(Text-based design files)
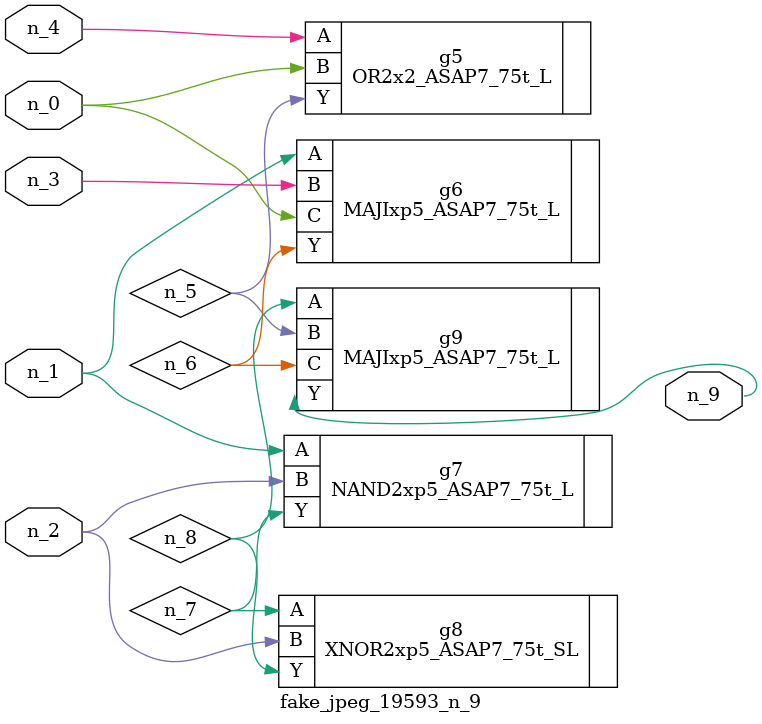
<source format=v>
module fake_jpeg_19593_n_9 (n_3, n_2, n_1, n_0, n_4, n_9);

input n_3;
input n_2;
input n_1;
input n_0;
input n_4;

output n_9;

wire n_8;
wire n_6;
wire n_5;
wire n_7;

OR2x2_ASAP7_75t_L g5 ( 
.A(n_4),
.B(n_0),
.Y(n_5)
);

MAJIxp5_ASAP7_75t_L g6 ( 
.A(n_1),
.B(n_3),
.C(n_0),
.Y(n_6)
);

NAND2xp5_ASAP7_75t_L g7 ( 
.A(n_1),
.B(n_2),
.Y(n_7)
);

XNOR2xp5_ASAP7_75t_SL g8 ( 
.A(n_7),
.B(n_2),
.Y(n_8)
);

MAJIxp5_ASAP7_75t_L g9 ( 
.A(n_8),
.B(n_5),
.C(n_6),
.Y(n_9)
);


endmodule
</source>
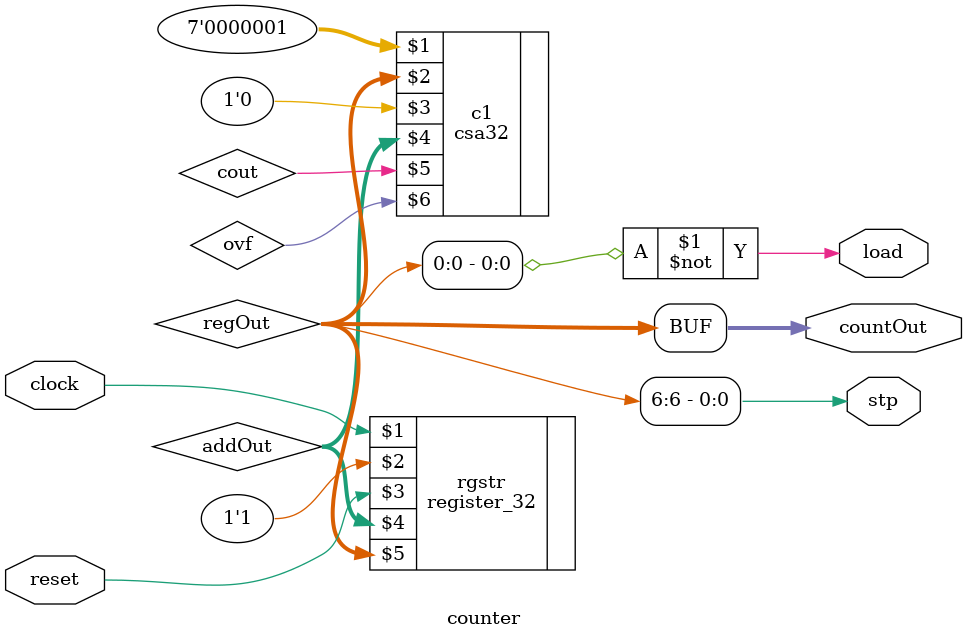
<source format=v>
module counter(clock, reset, stp, load, countOut);

	input clock, reset;
	
	output stp, load;
	output [6:0] countOut;
	
	wire [6:0] regOut;
	wire [6:0] addOut;
	wire cout, ovf;
	
	csa32 c1(7'b000001, regOut, 1'b0, addOut, cout, ovf);
	register_32 rgstr(clock, 1'b1, reset, addOut, regOut);
	
	//and and1(stp, ~regOut[5], ~regOut[4], ~regOut[3], ~regOut[2], ~regOut[1], ~regOut[0], ~reset, clock);
	assign stp = regOut[6];
	assign load = ~regOut[0];
	
	assign countOut = regOut;
	
endmodule
</source>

◆ **Try it**: Only a number is expected here: the count of lines in the records above that include the word "countOut".

◆ **Answer below**: 3